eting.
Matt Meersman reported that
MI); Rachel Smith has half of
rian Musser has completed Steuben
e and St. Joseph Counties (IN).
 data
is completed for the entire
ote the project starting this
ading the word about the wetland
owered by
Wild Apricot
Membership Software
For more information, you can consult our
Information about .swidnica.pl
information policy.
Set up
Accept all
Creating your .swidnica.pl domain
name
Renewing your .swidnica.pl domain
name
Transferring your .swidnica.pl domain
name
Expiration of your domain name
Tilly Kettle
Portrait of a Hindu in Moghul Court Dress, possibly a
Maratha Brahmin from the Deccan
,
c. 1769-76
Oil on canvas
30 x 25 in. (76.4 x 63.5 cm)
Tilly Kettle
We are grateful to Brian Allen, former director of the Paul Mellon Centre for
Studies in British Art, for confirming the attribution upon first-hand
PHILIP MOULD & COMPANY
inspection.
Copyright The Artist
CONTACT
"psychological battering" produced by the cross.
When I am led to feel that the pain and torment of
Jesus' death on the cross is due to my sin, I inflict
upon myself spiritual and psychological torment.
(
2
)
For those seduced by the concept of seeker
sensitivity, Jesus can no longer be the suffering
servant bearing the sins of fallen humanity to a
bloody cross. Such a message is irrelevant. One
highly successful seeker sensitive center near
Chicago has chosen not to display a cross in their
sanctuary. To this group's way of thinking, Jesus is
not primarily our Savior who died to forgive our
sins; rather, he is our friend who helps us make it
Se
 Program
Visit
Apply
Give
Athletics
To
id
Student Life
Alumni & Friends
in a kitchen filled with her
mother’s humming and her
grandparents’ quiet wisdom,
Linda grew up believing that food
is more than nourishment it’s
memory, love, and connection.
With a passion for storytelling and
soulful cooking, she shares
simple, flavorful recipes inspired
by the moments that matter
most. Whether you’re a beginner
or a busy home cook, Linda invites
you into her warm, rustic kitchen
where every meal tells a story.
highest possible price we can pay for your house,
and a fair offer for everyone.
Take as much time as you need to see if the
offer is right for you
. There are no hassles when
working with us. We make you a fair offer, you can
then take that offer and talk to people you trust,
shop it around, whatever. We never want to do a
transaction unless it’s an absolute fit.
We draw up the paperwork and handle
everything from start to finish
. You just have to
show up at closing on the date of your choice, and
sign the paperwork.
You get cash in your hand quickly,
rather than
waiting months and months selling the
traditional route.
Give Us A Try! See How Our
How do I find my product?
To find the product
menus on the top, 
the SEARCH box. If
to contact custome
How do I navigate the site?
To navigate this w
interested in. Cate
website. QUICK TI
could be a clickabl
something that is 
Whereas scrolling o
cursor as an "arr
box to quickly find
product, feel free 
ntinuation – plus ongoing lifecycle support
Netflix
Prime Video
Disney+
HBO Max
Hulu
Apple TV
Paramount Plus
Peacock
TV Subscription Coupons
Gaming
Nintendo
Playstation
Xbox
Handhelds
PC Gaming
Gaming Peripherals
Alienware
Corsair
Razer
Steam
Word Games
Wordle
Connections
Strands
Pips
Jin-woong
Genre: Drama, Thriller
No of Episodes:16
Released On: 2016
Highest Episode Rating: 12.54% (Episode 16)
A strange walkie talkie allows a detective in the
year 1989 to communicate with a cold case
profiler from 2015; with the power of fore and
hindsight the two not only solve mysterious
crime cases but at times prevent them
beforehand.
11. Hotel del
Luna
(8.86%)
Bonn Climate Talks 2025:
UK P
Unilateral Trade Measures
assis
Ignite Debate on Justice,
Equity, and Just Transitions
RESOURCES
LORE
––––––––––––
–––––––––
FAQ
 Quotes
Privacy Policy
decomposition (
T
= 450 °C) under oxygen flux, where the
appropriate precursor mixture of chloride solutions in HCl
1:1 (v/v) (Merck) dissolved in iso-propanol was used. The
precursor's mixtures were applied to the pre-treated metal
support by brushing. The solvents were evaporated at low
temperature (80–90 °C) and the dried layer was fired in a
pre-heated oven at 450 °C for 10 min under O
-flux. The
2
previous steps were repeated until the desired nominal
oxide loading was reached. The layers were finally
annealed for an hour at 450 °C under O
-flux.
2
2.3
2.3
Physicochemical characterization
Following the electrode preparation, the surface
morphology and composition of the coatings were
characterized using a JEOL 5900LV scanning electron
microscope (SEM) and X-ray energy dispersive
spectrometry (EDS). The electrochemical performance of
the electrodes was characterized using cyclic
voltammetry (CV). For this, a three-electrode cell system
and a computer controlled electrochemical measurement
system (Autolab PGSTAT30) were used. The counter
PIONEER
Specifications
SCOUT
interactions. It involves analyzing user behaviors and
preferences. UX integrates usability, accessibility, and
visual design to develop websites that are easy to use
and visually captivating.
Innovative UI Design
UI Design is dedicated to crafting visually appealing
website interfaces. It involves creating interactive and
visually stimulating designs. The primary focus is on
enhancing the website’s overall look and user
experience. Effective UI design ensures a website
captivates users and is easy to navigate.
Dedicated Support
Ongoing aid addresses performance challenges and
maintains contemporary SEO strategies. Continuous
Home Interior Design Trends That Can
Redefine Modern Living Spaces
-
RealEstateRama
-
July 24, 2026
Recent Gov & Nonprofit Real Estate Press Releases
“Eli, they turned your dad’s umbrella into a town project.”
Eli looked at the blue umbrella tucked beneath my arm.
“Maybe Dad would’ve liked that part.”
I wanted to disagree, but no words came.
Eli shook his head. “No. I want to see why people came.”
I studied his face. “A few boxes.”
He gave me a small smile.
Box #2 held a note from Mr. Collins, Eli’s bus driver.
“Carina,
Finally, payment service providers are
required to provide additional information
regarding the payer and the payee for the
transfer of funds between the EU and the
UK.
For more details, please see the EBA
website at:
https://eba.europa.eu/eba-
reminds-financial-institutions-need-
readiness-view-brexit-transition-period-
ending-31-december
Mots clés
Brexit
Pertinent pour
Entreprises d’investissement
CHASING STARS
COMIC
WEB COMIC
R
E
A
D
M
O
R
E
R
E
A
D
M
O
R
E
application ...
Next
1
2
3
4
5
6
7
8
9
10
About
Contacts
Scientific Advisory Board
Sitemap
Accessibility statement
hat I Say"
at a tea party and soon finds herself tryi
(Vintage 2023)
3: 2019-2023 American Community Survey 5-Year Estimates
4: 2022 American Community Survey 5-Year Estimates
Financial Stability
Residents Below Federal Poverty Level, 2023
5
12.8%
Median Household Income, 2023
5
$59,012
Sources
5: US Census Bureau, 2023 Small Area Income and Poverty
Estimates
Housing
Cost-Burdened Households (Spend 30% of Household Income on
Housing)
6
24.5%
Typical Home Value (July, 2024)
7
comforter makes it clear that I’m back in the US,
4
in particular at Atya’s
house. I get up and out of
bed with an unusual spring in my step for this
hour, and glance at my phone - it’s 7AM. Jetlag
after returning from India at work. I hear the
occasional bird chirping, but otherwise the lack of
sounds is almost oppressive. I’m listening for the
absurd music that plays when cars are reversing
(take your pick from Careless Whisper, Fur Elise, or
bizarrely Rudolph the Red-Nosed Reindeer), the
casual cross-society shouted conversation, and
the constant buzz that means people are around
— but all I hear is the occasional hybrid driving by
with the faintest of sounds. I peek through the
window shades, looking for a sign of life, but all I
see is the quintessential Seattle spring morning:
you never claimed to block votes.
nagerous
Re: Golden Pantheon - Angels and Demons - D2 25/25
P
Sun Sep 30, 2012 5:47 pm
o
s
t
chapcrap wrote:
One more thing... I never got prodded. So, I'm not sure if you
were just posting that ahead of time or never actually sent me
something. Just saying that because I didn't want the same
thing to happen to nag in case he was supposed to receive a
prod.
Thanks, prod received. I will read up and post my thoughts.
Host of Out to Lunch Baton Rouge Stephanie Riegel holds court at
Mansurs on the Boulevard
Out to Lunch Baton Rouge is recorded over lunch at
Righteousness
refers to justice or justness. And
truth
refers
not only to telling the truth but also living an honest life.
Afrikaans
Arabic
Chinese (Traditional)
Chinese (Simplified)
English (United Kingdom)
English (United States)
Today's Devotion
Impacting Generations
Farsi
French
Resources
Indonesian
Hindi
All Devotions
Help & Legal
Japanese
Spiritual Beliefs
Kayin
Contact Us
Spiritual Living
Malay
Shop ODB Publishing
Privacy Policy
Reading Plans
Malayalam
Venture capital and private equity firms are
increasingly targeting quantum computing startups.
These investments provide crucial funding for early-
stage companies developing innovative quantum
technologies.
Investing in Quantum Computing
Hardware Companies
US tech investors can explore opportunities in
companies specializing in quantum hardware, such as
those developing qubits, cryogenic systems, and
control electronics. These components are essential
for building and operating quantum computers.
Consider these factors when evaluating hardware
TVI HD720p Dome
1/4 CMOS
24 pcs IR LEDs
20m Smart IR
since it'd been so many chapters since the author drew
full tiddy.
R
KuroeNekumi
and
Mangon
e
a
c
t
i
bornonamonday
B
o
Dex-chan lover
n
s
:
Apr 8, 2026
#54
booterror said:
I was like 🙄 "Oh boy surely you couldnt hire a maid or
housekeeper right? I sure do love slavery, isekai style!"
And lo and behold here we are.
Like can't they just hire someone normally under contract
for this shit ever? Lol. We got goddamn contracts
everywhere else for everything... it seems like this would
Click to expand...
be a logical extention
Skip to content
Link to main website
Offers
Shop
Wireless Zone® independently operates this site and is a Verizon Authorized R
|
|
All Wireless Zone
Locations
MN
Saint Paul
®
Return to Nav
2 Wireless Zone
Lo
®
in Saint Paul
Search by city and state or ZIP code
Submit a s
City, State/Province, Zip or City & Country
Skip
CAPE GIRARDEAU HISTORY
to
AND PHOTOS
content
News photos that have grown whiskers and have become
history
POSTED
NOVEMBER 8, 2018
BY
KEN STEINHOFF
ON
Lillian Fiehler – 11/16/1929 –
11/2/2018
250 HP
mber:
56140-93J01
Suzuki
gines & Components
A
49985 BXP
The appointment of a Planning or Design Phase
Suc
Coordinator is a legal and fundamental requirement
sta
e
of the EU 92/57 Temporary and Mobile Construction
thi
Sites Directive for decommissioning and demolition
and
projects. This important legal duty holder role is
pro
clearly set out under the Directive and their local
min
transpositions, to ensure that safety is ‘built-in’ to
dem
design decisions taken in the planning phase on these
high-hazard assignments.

**Exercise description:** Quote the data above from the line containing "website. QUICK TI" to the line containing "previous steps were", inclusive, and stop.

**Problem solution:**
website. QUICK TI
could be a clickabl
something that is 
Whereas scrolling o
cursor as an "arr
box to quickly find
product, feel free 
ntinuation – plus ongoing lifecycle support
Netflix
Prime Video
Disney+
HBO Max
Hulu
Apple TV
Paramount Plus
Peacock
TV Subscription Coupons
Gaming
Nintendo
Playstation
Xbox
Handhelds
PC Gaming
Gaming Peripherals
Alienware
Corsair
Razer
Steam
Word Games
Wordle
Connections
Strands
Pips
Jin-woong
Genre: Drama, Thriller
No of Episodes:16
Released On: 2016
Highest Episode Rating: 12.54% (Episode 16)
A strange walkie talkie allows a detective in the
year 1989 to communicate with a cold case
profiler from 2015; with the power of fore and
hindsight the two not only solve mysterious
crime cases but at times prevent them
beforehand.
11. Hotel del
Luna
(8.86%)
Bonn Climate Talks 2025:
UK P
Unilateral Trade Measures
assis
Ignite Debate on Justice,
Equity, and Just Transitions
RESOURCES
LORE
––––––––––––
–––––––––
FAQ
 Quotes
Privacy Policy
decomposition (
T
= 450 °C) under oxygen flux, where the
appropriate precursor mixture of chloride solutions in HCl
1:1 (v/v) (Merck) dissolved in iso-propanol was used. The
precursor's mixtures were applied to the pre-treated metal
support by brushing. The solvents were evaporated at low
temperature (80–90 °C) and the dried layer was fired in a
pre-heated oven at 450 °C for 10 min under O
-flux. The
2
previous steps were repeated until the desired nominal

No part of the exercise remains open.